Learning on the Lawn
Birds are chirping, mountain laurels are blooming, and afternoon temperatures are kissed by the sun. As spring blooms, so too do Trinity’s classes held outdoors. On this bright, mild spring day, political science professor Katsuo Nishikawa, Ph.D., brings class discussion to the shade of the live oaks next to the Magic Stones. And across the lawn, under the shadow of the chapel, surrounded by the scent of grape soda, English professor Claudia Stokes, Ph.D., teaches a course on—you may have guessed it—sentimentalism.
At Trinity, outdoor classes aren’t just for the admissions brochures. For decades, Trinity professors have insisted that our environment is a teacher itself; it’s why the University has, over the past 15 years, built intentional outdoor classroom space and filled the campus with Adirondack chairs. From discussions in nature to careful analysis of the nature around us, Trinity’s campus is an oasis for study and exploration in the heart of San Antonio. And if you need a whiteboard to complete the classroom, ask mathematics professor Brian Miceli, Ph.D., who is known campuswide for combining combinatorics with pristine views of Miller Fountain.
Getting in tune with our brains often means getting in tune with our bodies, especially for Trinity student-athletes. And the Stumberg Sports Performance Center (SPC), a 5,800-square-foot Olympic strength-training room, is the perfect place to do so.
Part of the 2017 Bell Center renovation project, the SPC was designed for Tiger student-athletes to train and hone their strength and conditioning skills. The SPC houses 14 Sorinex racks, four Frankenhyper machines, a Pit Shark, and a variety of center mass bells and dumbbells.

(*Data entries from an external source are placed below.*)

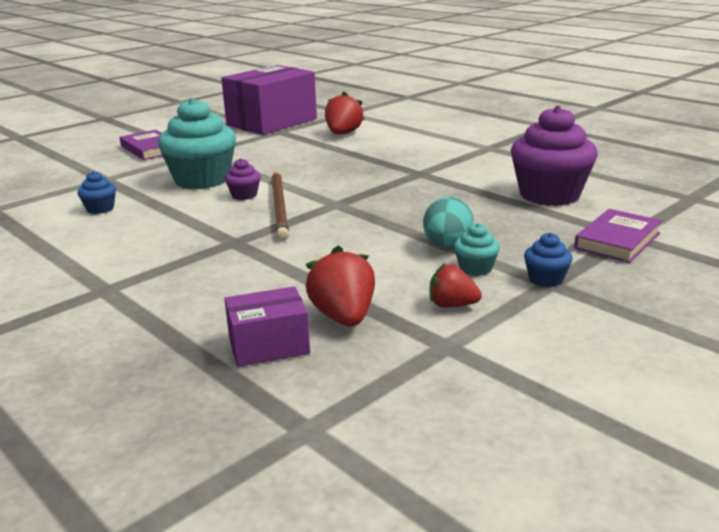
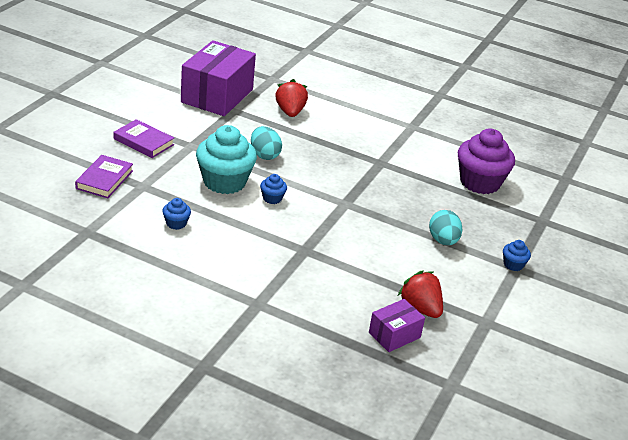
camera: 25 degrees left, 10 degrees up
(244, 195) = (272, 198): purple cupcake -> blue cupcake
(275, 162) = (264, 155): none -> turquoise egg
(279, 207) = (308, 210): brown pencil -> none
(452, 305) = (473, 292): red strawberry -> none
(475, 268) = (470, 260): turquoise cupcake -> none
(617, 241) = (538, 226): purple book -> purple book (104, 179)

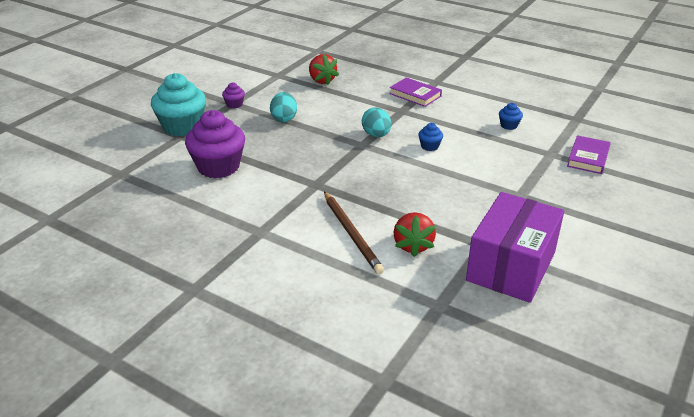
camera: 170 degrees left, 0 degrees up
(143, 142) = (572, 197): purple book -> purple book (415, 95)
(224, 182) = (476, 159): turquoise cupcake -> turquoise cupcake (182, 127)
(264, 155) = (440, 187): turquoise egg -> turquoise egg (376, 135)
(339, 121) = (351, 234): none -> brown pencil
(394, 335) = (344, 68): purple box -> none
(513, 265) = (234, 104): blue cupcake -> purple cupcake

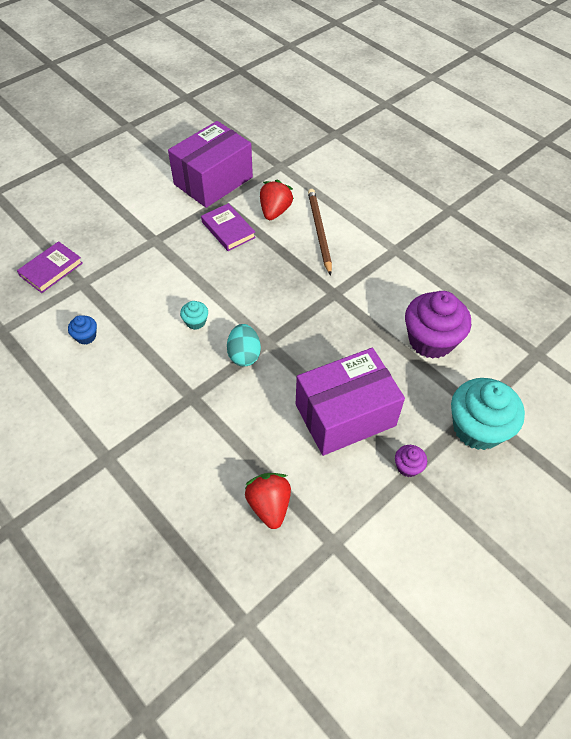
camera: 165 degrees left, 20 degrees up
(284, 118) = (345, 415): turquoise egg -> purple box
(415, 95) = (154, 429): purple book -> purple book (228, 230)
(429, 146) = (195, 322): blue cupcake -> turquoise cupcake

This state-of-the- art equipment means Trinity’s strength and conditioning coaches, Daniel Martinez and Burt Stuart, can create individualized programs for the men and women in all of Trinity’s intercollegiate sports.
Victoria Trabysh ’20, a psychology major and sport management minor, used sport performance as the basis for her undergraduate research project at Trinity. She presented findings on the impact of strength and conditioning on student-athlete identity at the 2019 North American Society for the Sociology of Sport Conference. Now a research psychologist for the Air Force, Trabysh is engaged in a study to help develop pilot training criteria: “To me,” Trabysh says, “it’s like a sports psychologist working with an individual athlete.”

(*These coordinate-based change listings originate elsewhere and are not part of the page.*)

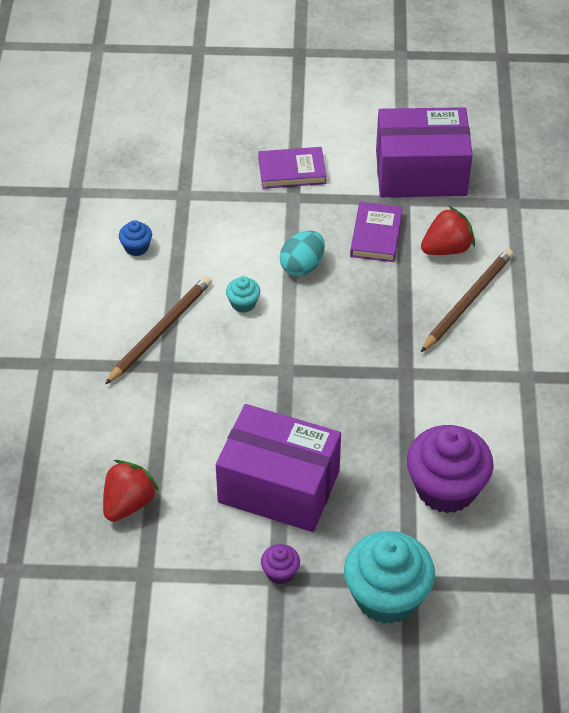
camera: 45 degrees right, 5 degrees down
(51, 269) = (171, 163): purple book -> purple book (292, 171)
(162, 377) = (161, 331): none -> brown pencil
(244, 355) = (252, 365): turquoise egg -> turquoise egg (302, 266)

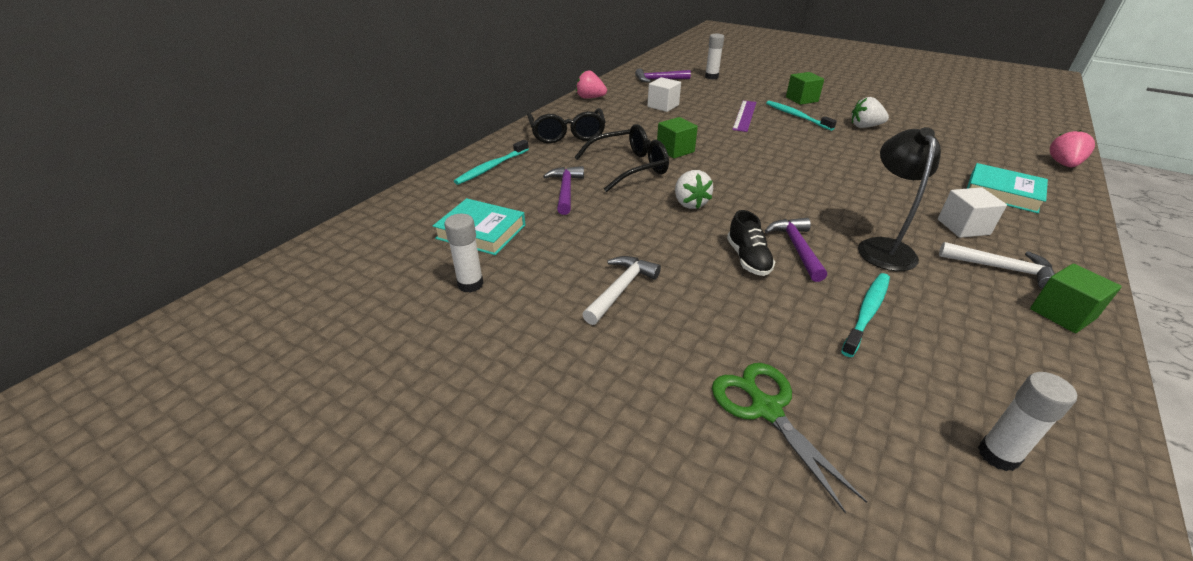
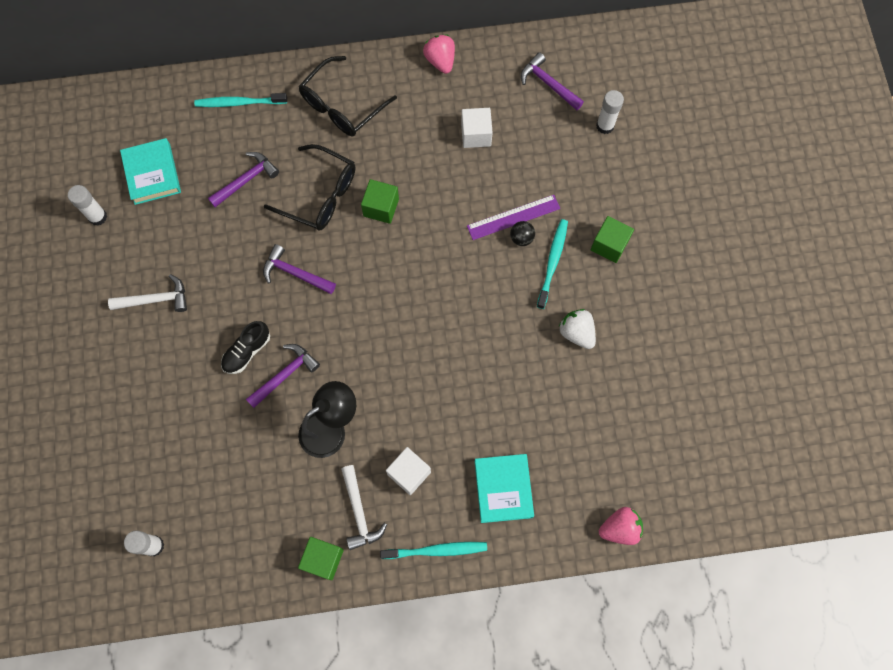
camera: 50 degrees right, 35 degrees up
(690, 203) = (295, 273): white strawberry -> purple hammer
(765, 118) = (521, 238): none -> black ball
(766, 409) = (110, 429): green scissors -> none
(867, 312) = (237, 446): turquoise toothbrush -> turquoise toothbrush (437, 550)

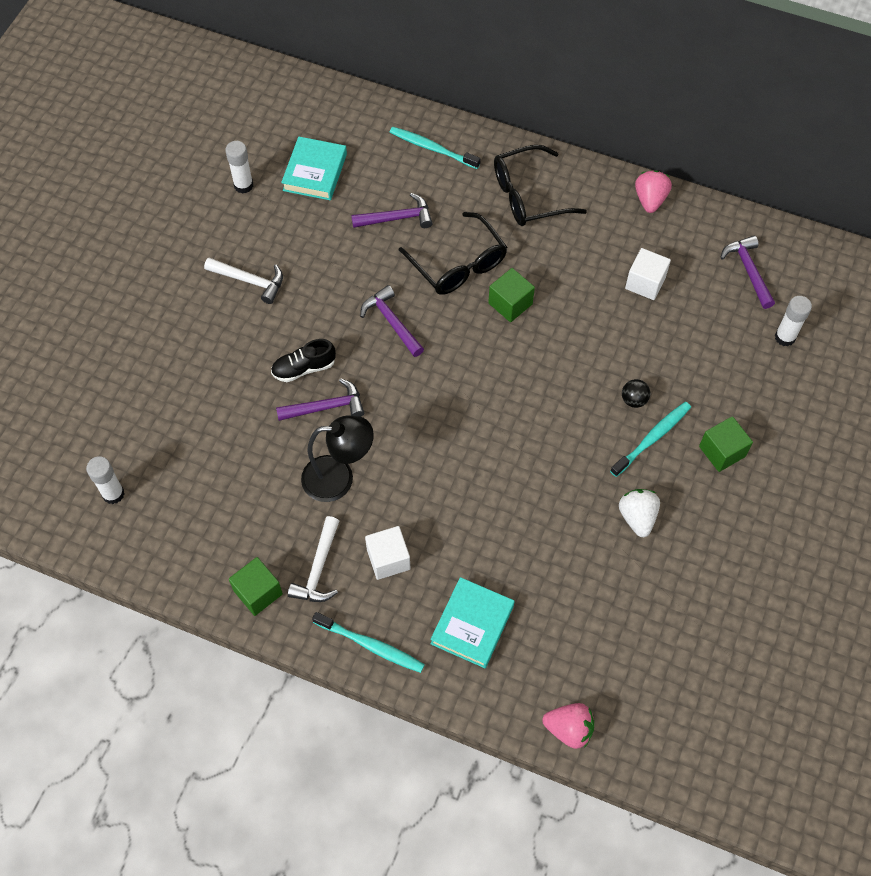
camera: 30 degrees right, 10 degrees down
(513, 217) = (637, 376): purple ruler -> none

The curtain never comes down in the Ruth Taylor Theater costume studio. One of Trinity’s most beloved and storied “behind the scenes” shops is a laboratory for infinite creativity and innovation. And while the clock never stops, the camera shutter has captured a moment in time for this lab: Theatre professor Kellie Grengs and students Joelle MacDonald ’23, Emily Brodie ’25, and Vivian Spinks ’25 are styling wigs and altering costumes for Trinity’s Spring 2022 musical, Company. Grengs has a passion for repurposing, and on this day in late March, she’s cutting up torn pantyhose to be wig netting.
And when this spring’s production is over? There’s still plenty more to do, to learn, and to discover. This year’s ongoing project is a digital database that will be used to keep track of all the studio’s supplies—hence the enormous stack of police hats. They’re being photographed for the database. In fact, the team estimates they have more than 1,000 hats of all types, shapes, and sizes stored in the costume studio!